What once was billed as a protest is being transformed into a call for unity in the City of Batavia.

Area resident Macy Paradise formed a group called "Community Against Social Injustice" met with city leaders today and together they worked out a plan for a BBQ for Equality to be held at Williams Park at noon on Sunday.

Originally, Paradise and group members were planning a "protest" outside City Hall on Sunday but after violence erupted in other cities following peaceful protests, Paradise said he recognized the risk to local businesses in holding an event downtown.

He said the City of Batavia and City Church have agreed to donate food for the BBQ. The restriction on public gatherings in the park will be lifted Sunday afternoon for this event.

Statement from Macy Paradise:

In light of the recent destructive events happening nationwide and after meeting with many head city members, we’ve decided to team up with the city to take a proactive approach to getting our voices heard! The City of Batavia has teamed up with Community Against Social Injustice to bring OUR CITY a BBQ FOR EQUALITY in place of the protest. We will meet at NOON on Sunday, June 7th at Williams Park to show that this community can come together as ONE for the same cause, equality! The City of Batavia and The City Church are donating the food and resources necessary to make this event successful! This will be a FREE family-friendly event with many guest speakers, including The City of Batavia’s Police Chief Shawn Heubusch, who will share his views on the recent events happening in our nation and to promote equality within our community! Show up and MAKE YOUR VOICES HEARD! We are ALL capable of standing TOGETHER to show that Black Lives Matter and that our community is strong and working together towards the same mission, EQUALITY!

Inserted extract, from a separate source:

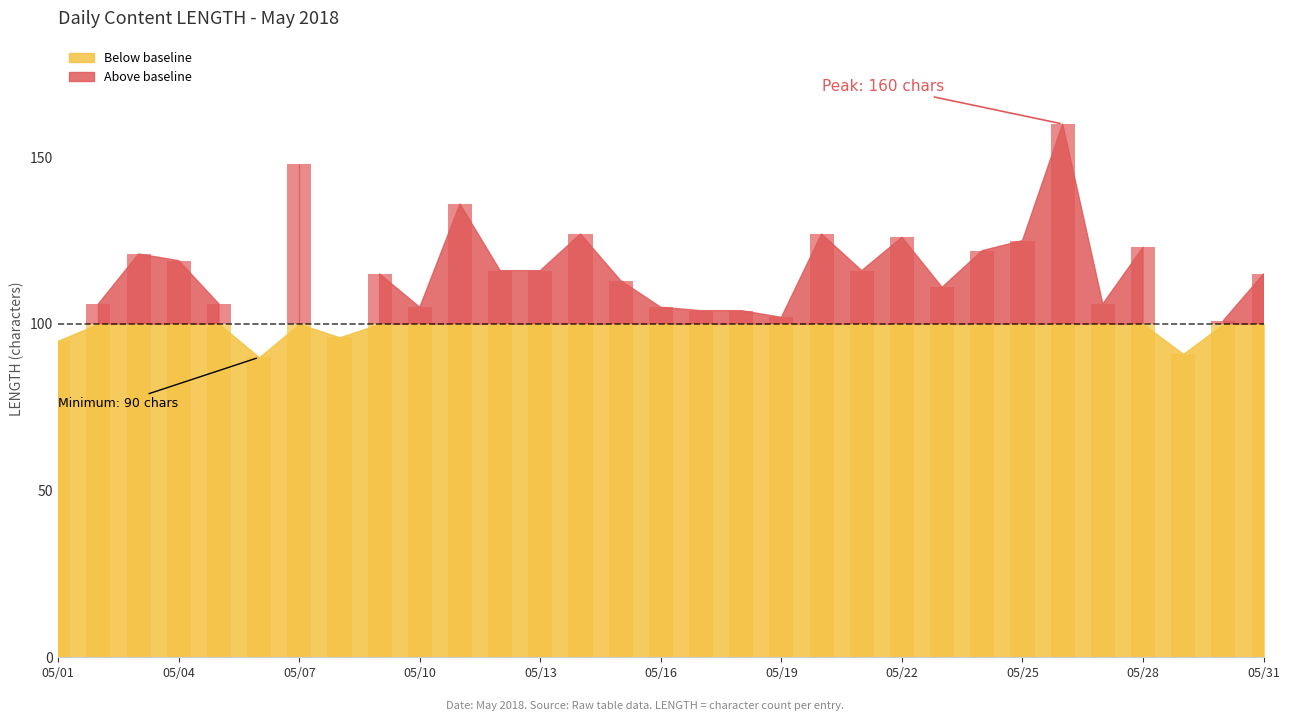

List the labels in order of value, largest first.

2018-05-26, 2018-05-07, 2018-05-11, 2018-05-14, 2018-05-20, 2018-05-22, 2018-05-25, 2018-05-28, 2018-05-24, 2018-05-03, 2018-05-04, 2018-05-12, 2018-05-13, 2018-05-21, 2018-05-09, 2018-05-31, 2018-05-15, 2018-05-23, 2018-05-02, 2018-05-05, 2018-05-27, 2018-05-10, 2018-05-16, 2018-05-17, 2018-05-18, 2018-05-19, 2018-05-30, 2018-05-08, 2018-05-01, 2018-05-29, 2018-05-06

Our mission is to show our community that we are unified in the efforts to end the social injustices happening to our brothers and sisters of color. We hope to bring the whole community together in one place to show how important it is for local police to denounce the actions of those officers who have committed these social injustices to the minorities in this community in hopes that we come together in the fight for equality. We listened to the voices of our local residents and business owners and decided we would make a much more proactive stance if we shifted from a protest to a BBQ/Rally for equality. We’d love all elected city officials, civil servants, businesss owners, and residents to come together and hold each other accountable in the fight for equality. Hopefully this alleviates the fears and brings more people together for a peaceful cause!

Chief Shawn Heubusch confirmed the plan and said city officials were concerned about outside agitators using an event downtown to come here and cause trouble.

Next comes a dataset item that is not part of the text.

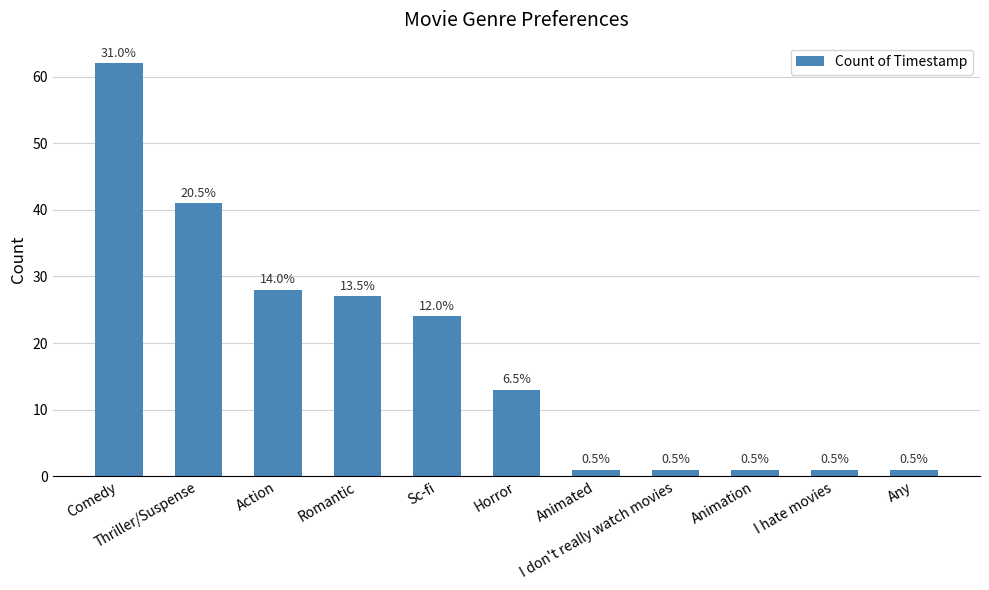

Are the bars horizontal?

No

"We don't want to see happen here what happened in Rochester," Heubusch said. "It's better that we come together united and have everyone sit down and have a good conversation rather than everybody screaming at each other."

Heubusch will be one of the speakers at the BBQ and he will share his thoughts on the killing of George Floyd at the hands of police officers in Minneapolis.

"We're calling on our elected leaders to participate and show those looking for justice that we're united," Heubusch said.

The Batavian will have a live stream interview with Paradise at 3:30 p.m. today and with Heubusch on Wednesday morning.